Wer unter 25 Jahre alt ist, nicht mehr als 455 € (Stand: 2020, bis 31.12.2019: 445 €) an monatlichem Einkommen bezieht und gesetzlich versicherte Eltern hat, kann in der Regel über die Eltern kostenlos familienversichert werden. Die Familienversicherung ist auch bei EhepartnerInnen oder gesetzlich eingetragenen Lebenspartnern möglich, wobei die Altersgrenze keine Rolle spielt. Auch bei behinderten Kindern kann die Altersgrenze entfallen (§ 10 Abs. 2 Nr. 4 SGB V). Bei einer geringfügigen Beschäftigung (z.B. Mini-Job) besteht gleichfalls kein Konflikt mit der Familienversicherung.

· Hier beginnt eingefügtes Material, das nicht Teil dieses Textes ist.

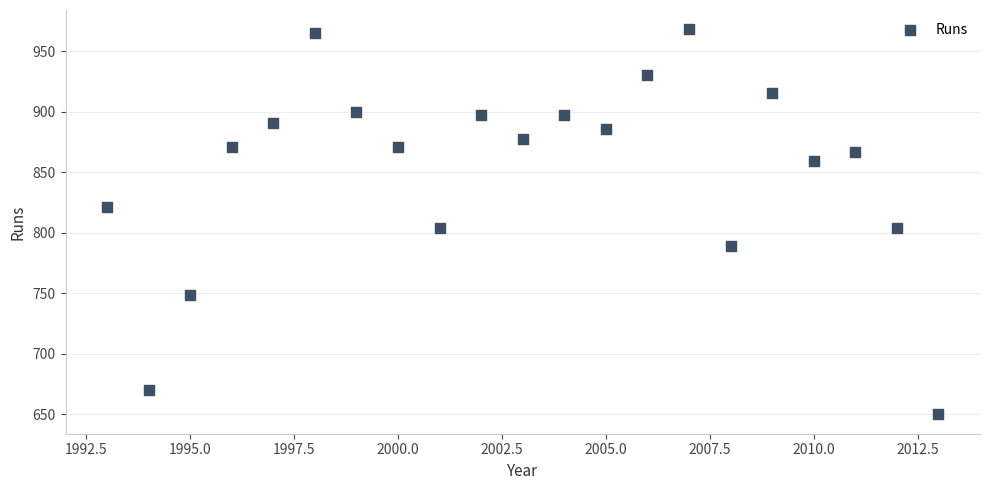

What is the range of X values (max minus min)?

20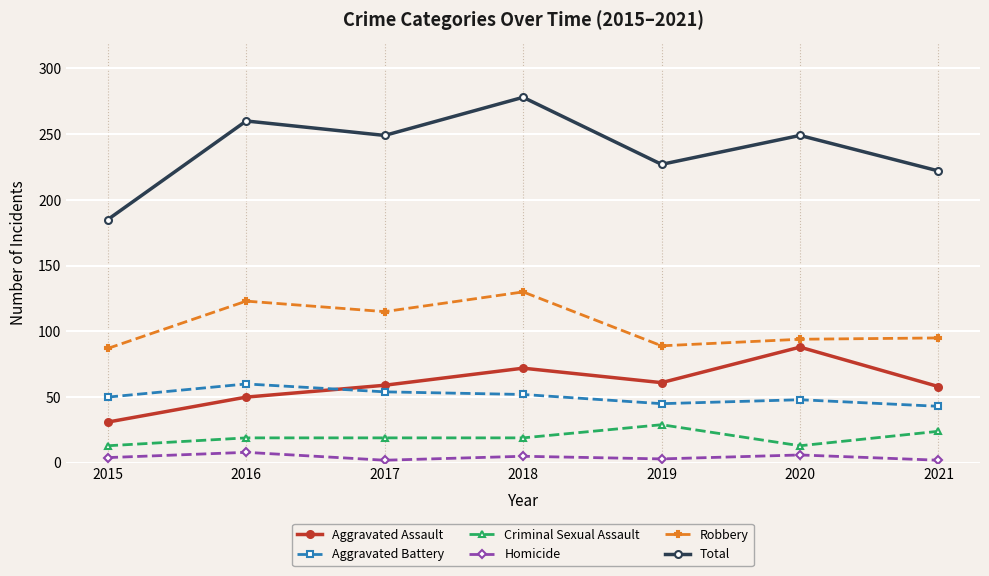

Which series has the widest spread of values?

Total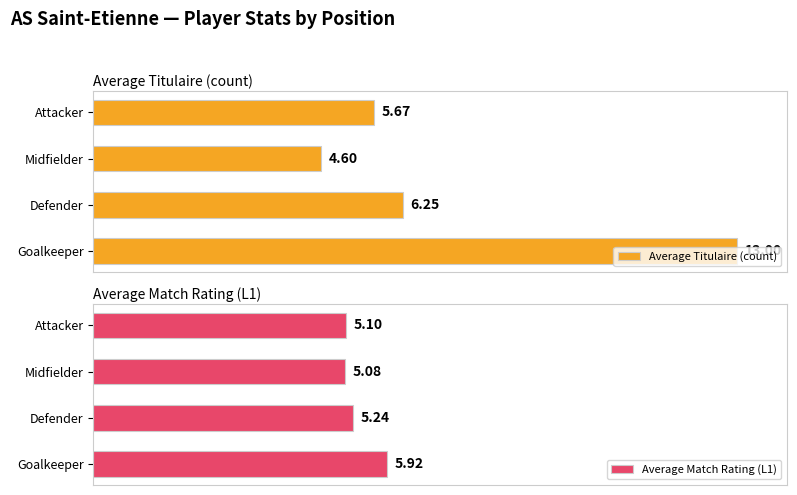

List the labels in order of Average Titulaire (count) value, smallest first.

Midfielder, Attacker, Defender, Goalkeeper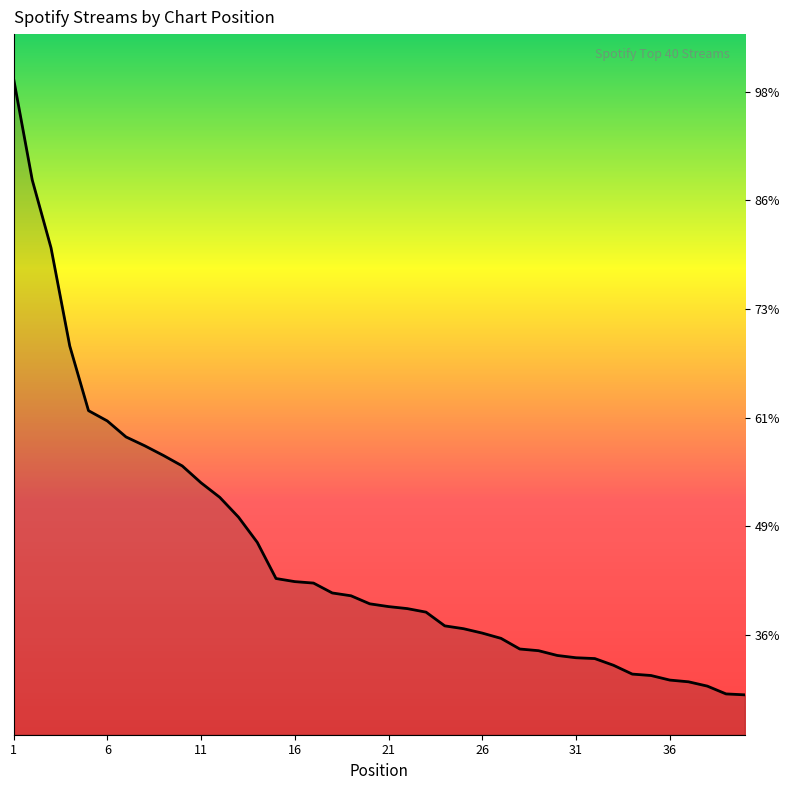

At which category does the chart reach its minimum across all series?

40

Erreicht das Einkommen kritische Höhen und droht eine Überschreitung, müssen Sie dies eigenständig der Krankenkasse melden. Andernfalls kann es bei späteren Datenabgleichen und nachträglichem Wegfall der Familienversicherung zu erheblichen Nachzahlungen für die Krankenversicherung der Studenten kommen.


Wer nur selbstständige Tätigkeit (Honorarverhältnis) oder Jobs nach "Werkstudentenstatus" betreibt, muss sich an der 455 €-Grenze orientieren (Stand: 2020), wobei aber Betriebskosten vom Honorar und Werbungskosten vom Werkstudentenjob absetzbar wären. Bei zweiterem verringert sich das Bruttoeinkommen um mindestens 83,33 € Werbungskostenpauschale, so dass es zu einer schmalen Zone kommt, welche trotz Vorliegen des Werkstudentenstatus nicht zum Wegfall der Familienversicherung führt: 455 € + 83,33 € = 538,33 € Brutto (siehe dazu S. 10 im pdf Rundschreiben zum Einkommensbegriff der Familienversicherung (169 KB) , dort allerdings mit veralteten Zahlenwerten!). Dies wird in vielen meist vereinfacht dargestellten Infos zur Familienversicherung nicht deutlich.


Eine Überschreitung der Verdienstgrenze ist nur sporadisch möglich. Die Krankenkassen orientieren sich, was ausnahmsweise Überschreitungen angeht, an den Regelungen zur kurzfristigen Beschäftigung, also maximal drei Monate pro Kalenderjahr in Form von befristeten Verträgen.

Um Unklarheiten zu vermeiden, fragt man am besten die zuständige Krankenkasse, zumal sich aus den hier gemachten Aussagen noch kein individuelles Gesamtbild erstellen lässt. Wer sich eigenständig informieren will, kann das entsprechende Rundschreiben studieren (siehe Navigation unter "Jobben - Downloads"!).

Achtung, es soll bedingt durch die Corona-Pandemie eine befristet wirksame Ausdehnung der Dauer einer kurzfristigen Beschäftigung geben: 5 Monate bzw. 115 Arbeitstage. Befristung: 1.3 .- 31.10.2020, Gesetz, Artikel 3 Nr. 3. Die Verknüpfung der Regelungen zur kurzfrsitigen Aushilfe mit den Überschreitungsregelungen in der Famlienversicherung hat eigentlich Tradition. Dennoch sollte hierzu eine Absicherung bei der zuständigen Krankenkasse eingeholt werden.